Le Comité Praille a invité les communes à exiger la communication des convocations, sous leur forme originale, aux réunions du FEC et de l'ACG, ainsi que les procès-verbaux de ces réunions.
Par ailleurs, deux recours au Tribunal fédéral et un recours au Tribunal administratif genevois ont été déposés par des membres du Comité Praille.

La Ville de Genève a de son côté demandé aux 44 autres communes de demander avec elle la convocation d'une Assemblée générale de l'Association des communes genevoises pour débattre de la méthode utilisée par le Conseil d'Etat et les exécutifs de l'ACG et du Fonds d'équipement communal pour faire payer à ce dernier les dettes de la Fondation du Stade. En outre, le 9 février, le Conseil administratif de la Ville, qui a "des doutes sur la régularité" de la manoeuvre, a dénoncé à la Cour des comptes l'attribution par le FEC des 11 millions remboursant la dette de la Fondation du stade.

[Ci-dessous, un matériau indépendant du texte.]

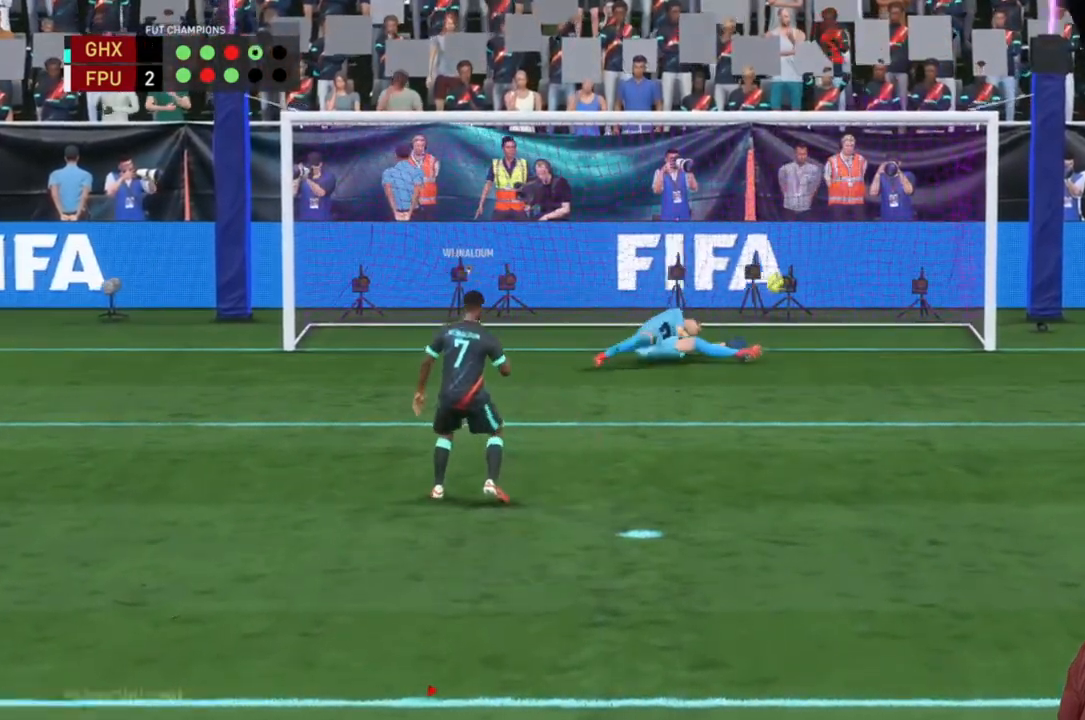
{"dt_ms": 500, "buttons": [], "left_stick": "center", "right_stick": "center", "events": [[17, "left_stick", "center"]]}
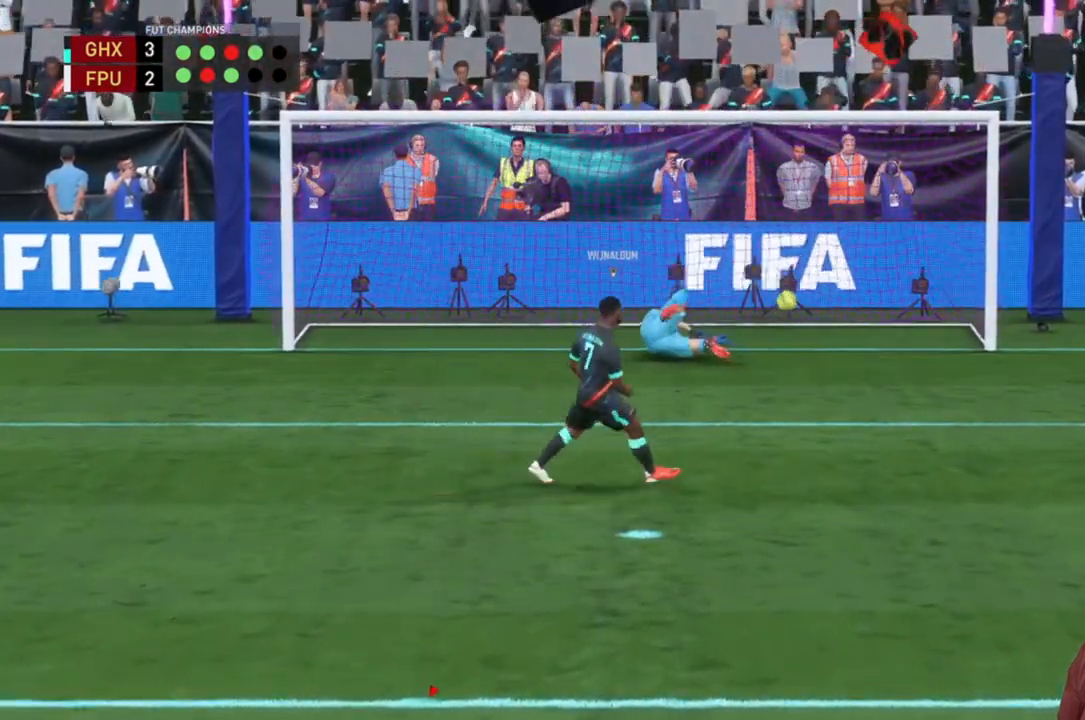
{"dt_ms": 500, "buttons": [], "left_stick": "center", "right_stick": "center", "events": []}
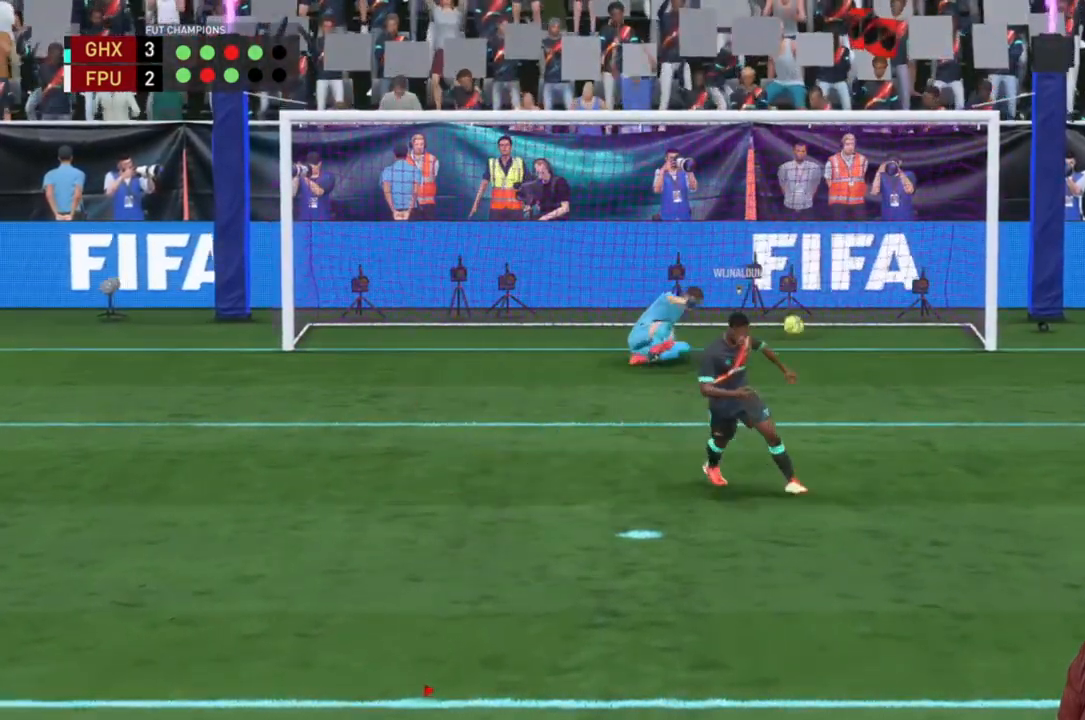
{"dt_ms": 500, "buttons": [], "left_stick": "center", "right_stick": "center", "events": []}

Par ailleurs, 21 conseillères et conseillers municipaux de la Ville de Meyrin, représentant presque tous les partis, et les deux tiers du Conseil municipal, ont exprimé le 6 mars leur "profonde indignation" au Conseil d'Etat, à l'ACG et au FEC, à qui ils ont demandé d'annuler le don fait à la Fondation du stade, et de restituer les onze millions au FEC.

Enfin, le Procureur général a été saisi d'une dénonciation pour une possible gestion déloyale des fonds publics, puisque le FEC a été utilisé pour toute autre chose que ce à quoi il est destiné.